The organisation of the workshop was an activity of the 'Computational crystallography' group of the German Crystallographic Society, DGK. The proceedings of the meeting are already available in the series 'Berichte aus Arbeitskreisen' published by the DGK (vol. 10; contact Prof. Dr. H. Kfippers, Mineralogisches Institut, Univ. Kiel, D-24098 Kiel, Germany). We are all enormously grateful to Karsten Knorr, one of the organisers of the meeting, for all the efforts that made this publication possible, and to the DGK for an amazingly speedy response.
The meeting's web page:
http://www.min.uni-kiel.de/kristallographie/cecam2000/
gives the information about the workshop program and a list of participants. It is gratifying to note that even after a number of last minute cancellations the meeting had a truly international and interdisciplinary character.
The organisers would like to thank again the host organisation, CECAM, in particular Michel Mareschal and Emmanuelle Crespeau for their competent, efficient, and friendly help. I think it is fair to say that the meeting was successful and enjoyable for participants. A brief description of the contributions follows.
Various aspects of lattice dynamics studies were discussed by Markus Braden (KFZ, Germany and LLB, France) and Stefano de Gironcoli (SISSA, Italy). Markus Braden described recent advances in lattice dynamics measurements at high pressure. For a long time the maximum attainable pressure for neutron scattering experiments was 2-3 GPa, the main limitation being the sample volume needed for reliable phonon measurements. Recent advances in spectrometer and high-pressure cell design allow the limit to be pushed to 10-12 GPa. This opens the way for the search for soft phonon modes in pressure-induced phase transitions, to measure mode Gruneisen parameters (and thus infer a number of thermodynamical properties), and to study pressure dependence of magnetic excitations. Particular results that were presented include the phonon dispersion of Ge up to 10 GPa, phonon and magnon spectra of iron up to 10 GPa (the first ever study of any magnetic excitation under high pressure), etc. It is rather reassuring that existing ab initio predictions of the mode Gruneisen parameter in germanium agree extremely well with the latest reported measurements.
Stefano de Gironcoli presented a review of the developments in the area of density functional perturbation theory followed by an impressive results on geophysical applications with the main emphasis on thermoelasticity of minerals (MgO and perovskite MgSiO3). Ab initio study of elastic constants at high temperature and pressure is now sufficiently accurate that the results of ab initio calculations can be reliably used to make conclusions on applicability of various phenomenological models of the Earth's core, for example.

▸ Record excerpts:
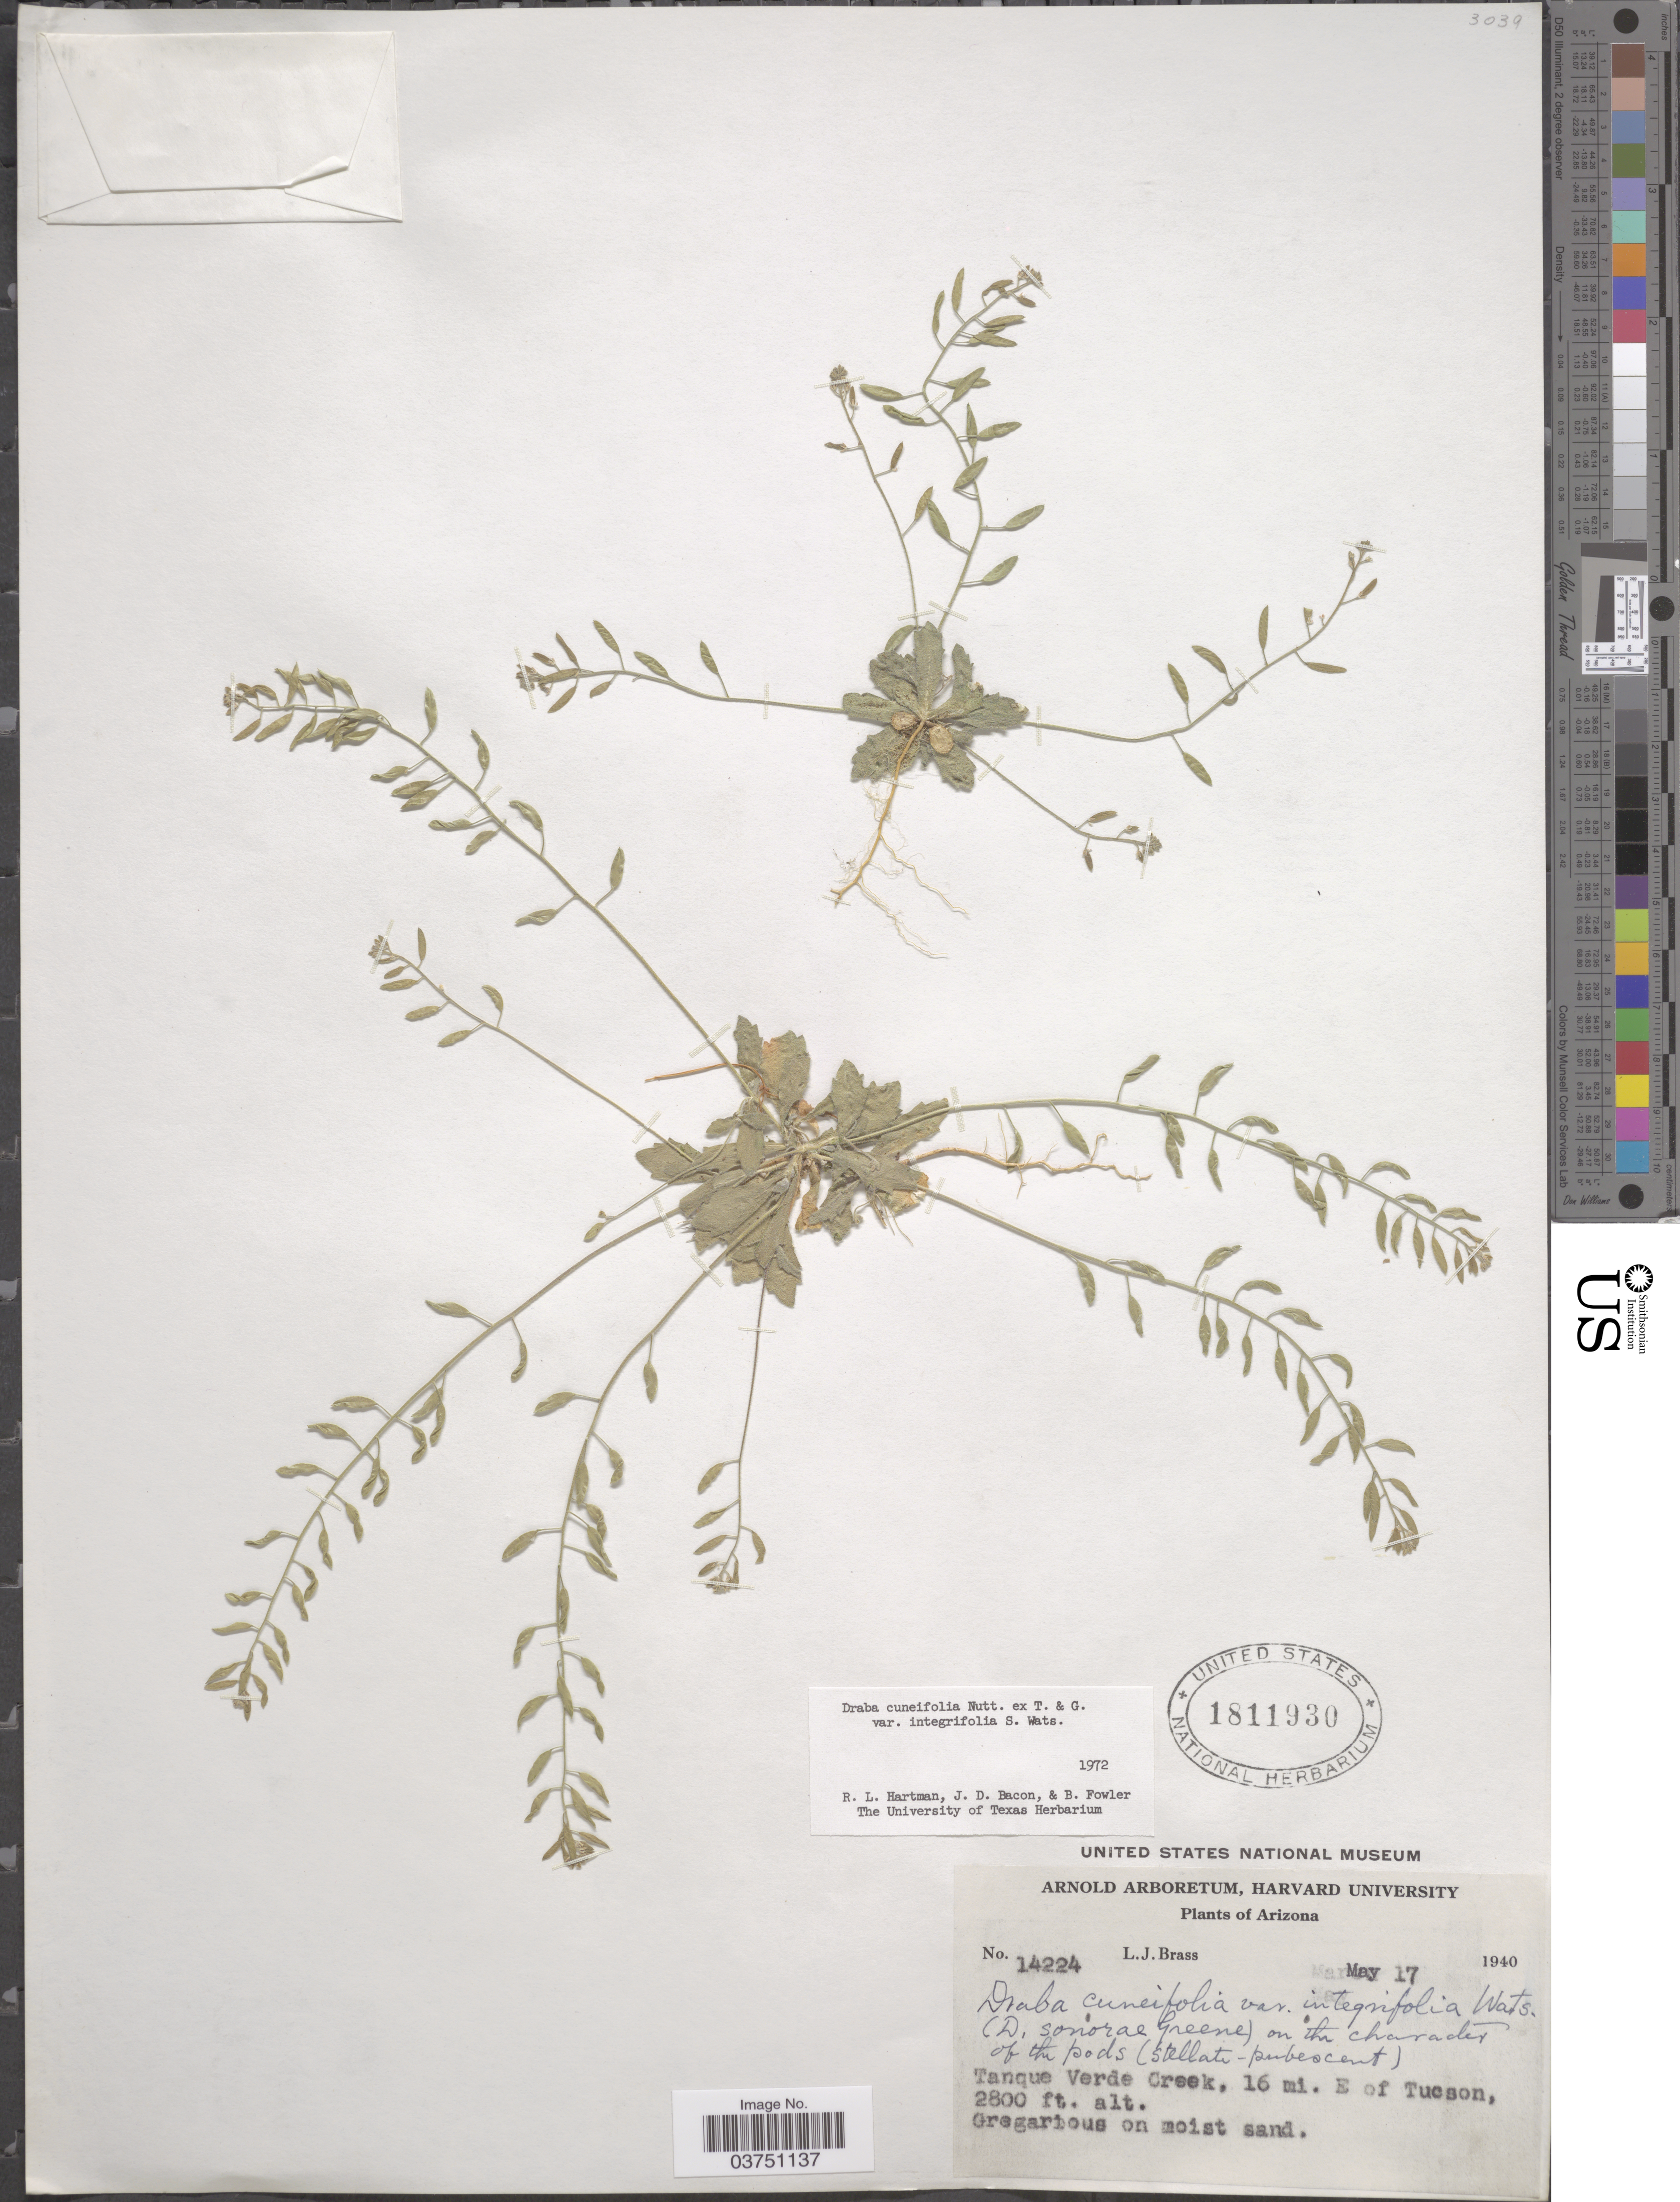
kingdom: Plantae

---

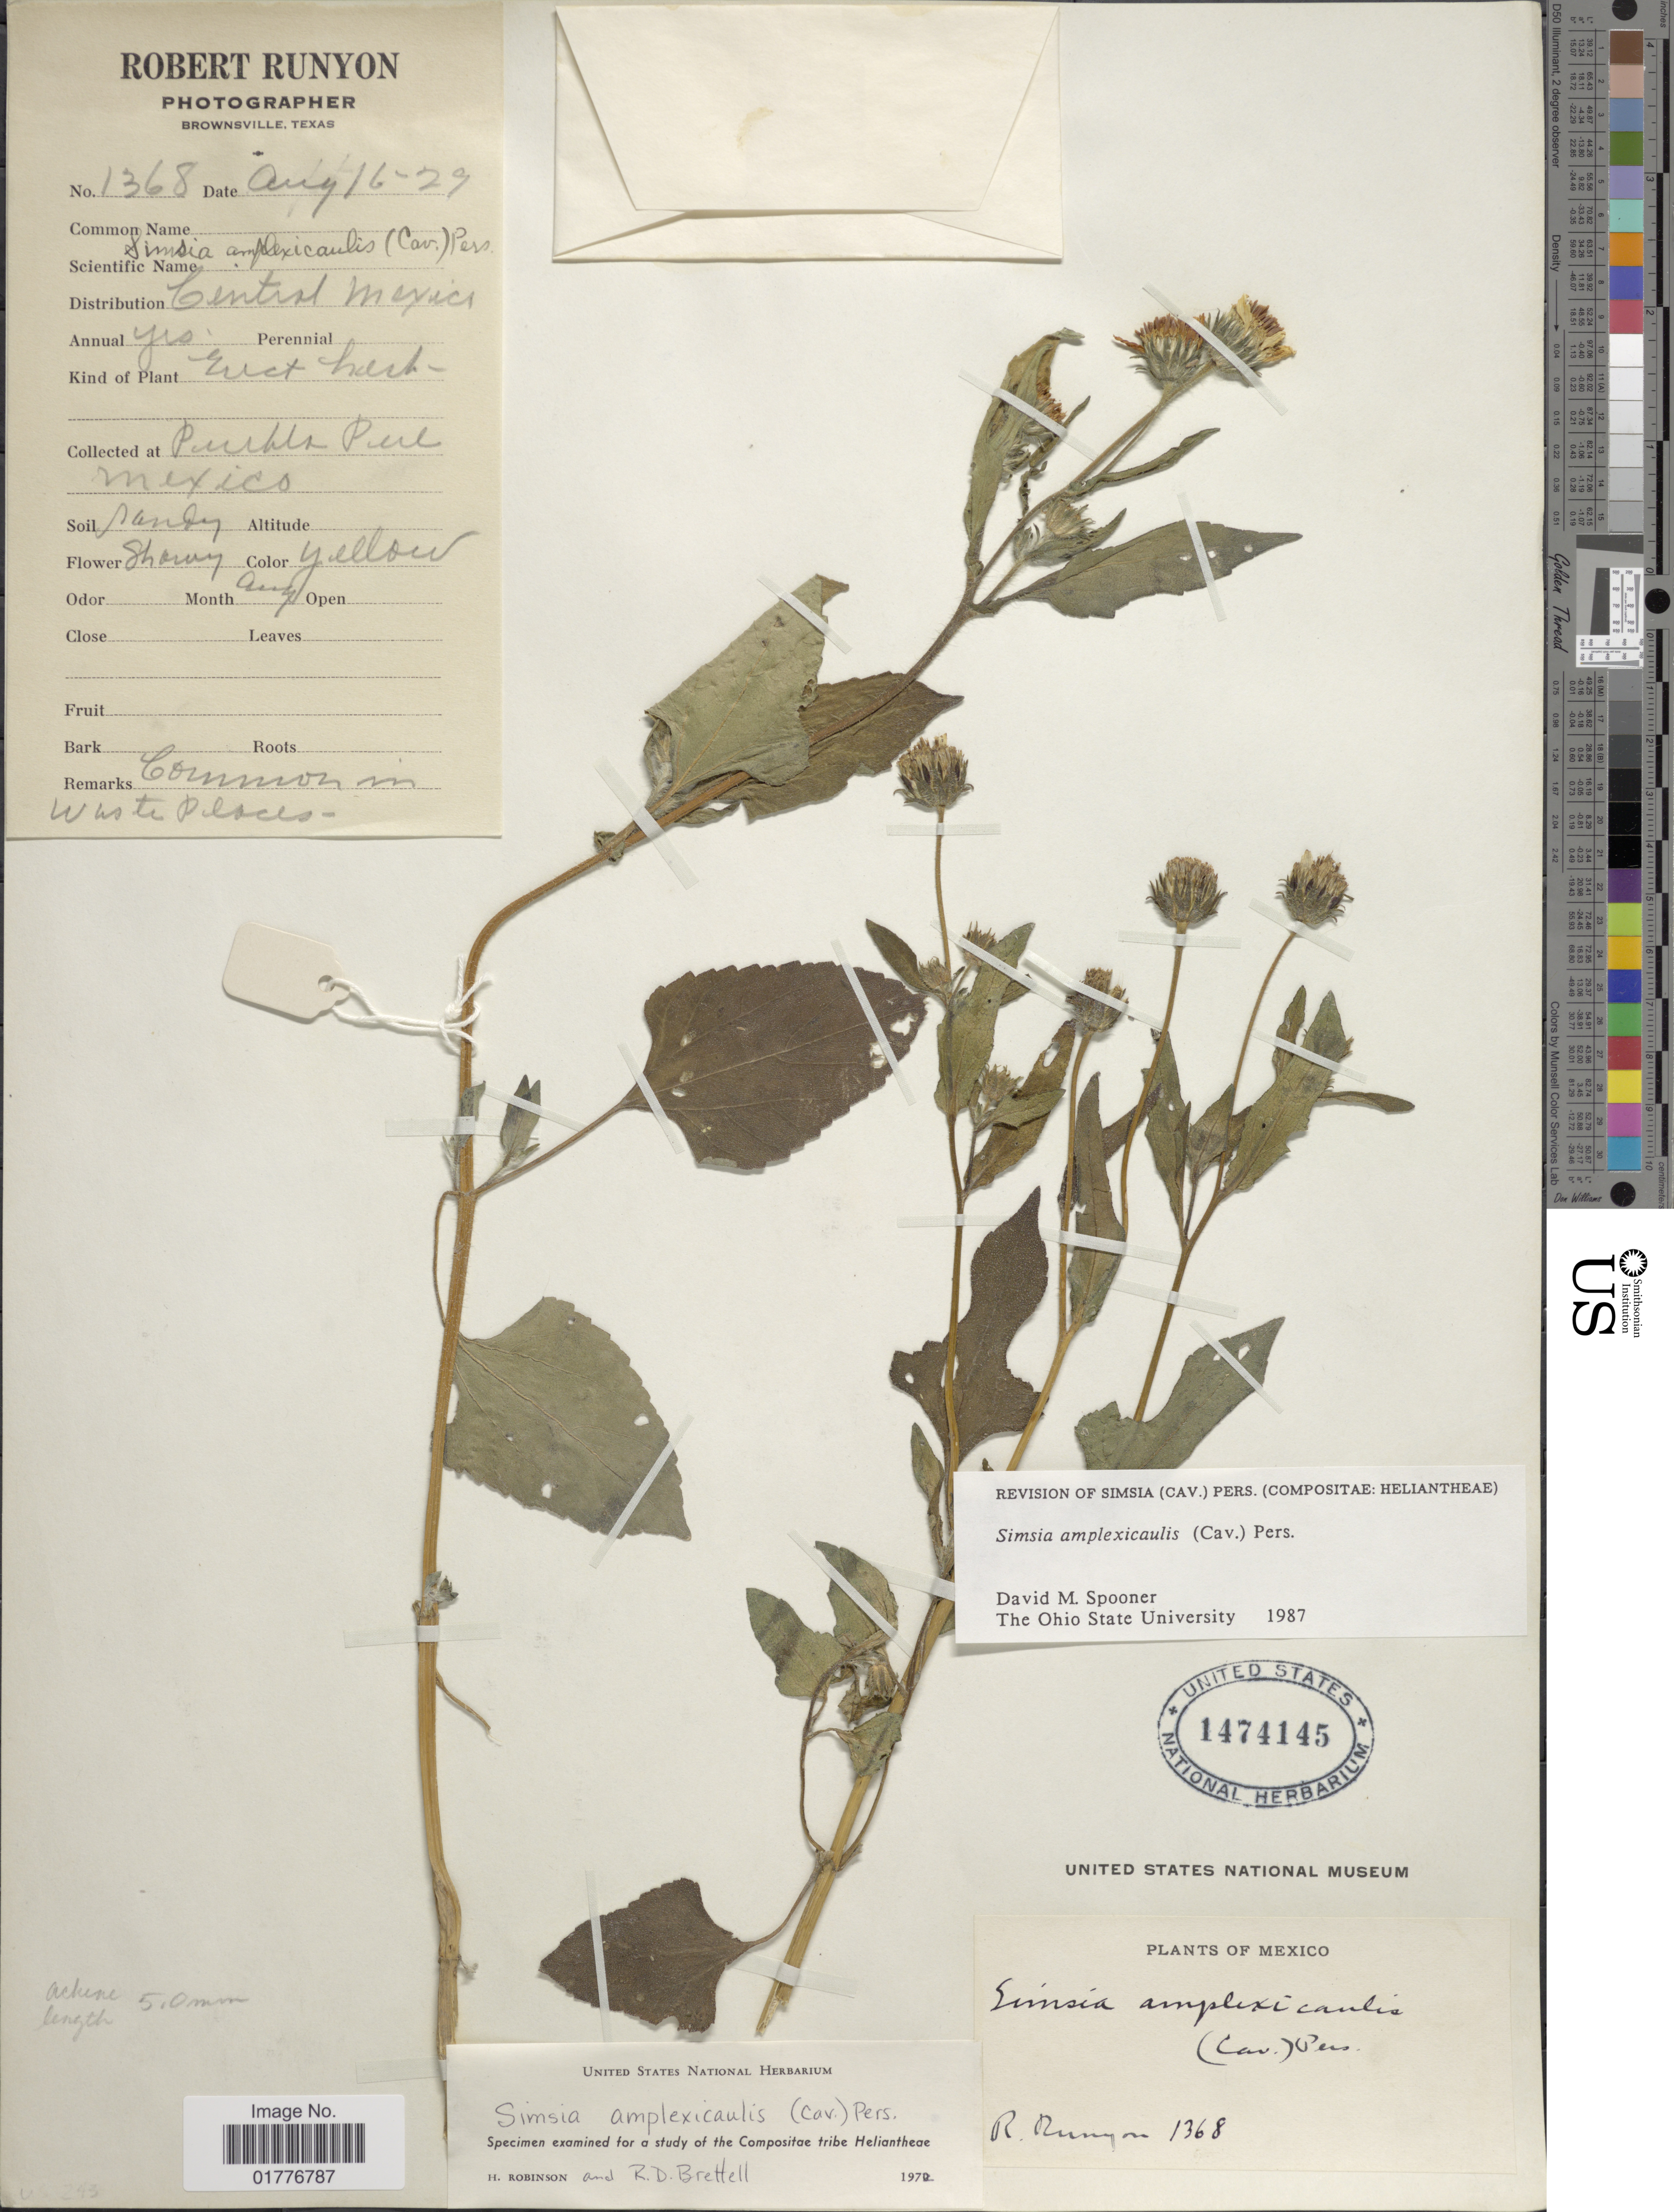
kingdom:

▸ Required actions:
• A. Answer the following questions using the workshop report:
(i) Which group of the German Crystallographic Society organized the workshop?
(ii) What was the maximum attainable pressure for neutron scattering experiments for a long time, and to what range do recent advances allow the limit to be pushed?
(iii) Which two minerals were the main emphasis of the geophysical applications presented by Stefano de Gironcoli?
• B. Write a continuation of the workshop report, starting from the point at which it ends.

▸ Responses per task:
• A.
(i) The 'Computational crystallography' group.
(ii) It was 2-3 GPa; recent advances allow it to be pushed to 10-12 GPa.
(iii) MgO and perovskite MgSiO3.

• B.
A number of contributors addressed issued related to electronic transitions and optical properties. Eugene Krasovski (Kiel, Germany) gave an overview of the all-electron methods used to calculate optical properties of crystals within DFT. The experimental viewpoint was presented by Michael Andrut (Vienna, Austria) who gave an excellent introduction to state-of-the-art in infrared and optical absorption spectroscopy of minerals. Michael also described in detail the status of the semiempirical crystal field theory in geosciences. Petra Becker (Cologne, Germany) presented a field of materials for nonlinear optics. Attempts to rationally design new NLO materials are still quite rare, and modelling can help to advance the case of devising a new material that satisfies a number of imposed constraints and has desired nonlinear optical properties. Petra's examples of the recent work on a variety of promising materials (e.g., potassium rare-earth nitrates, bismuth triborate, potassium niobium triborate, alkaline-metal niobium borates) showed just how difficult the quest for an industrially-acceptable NLO material can be.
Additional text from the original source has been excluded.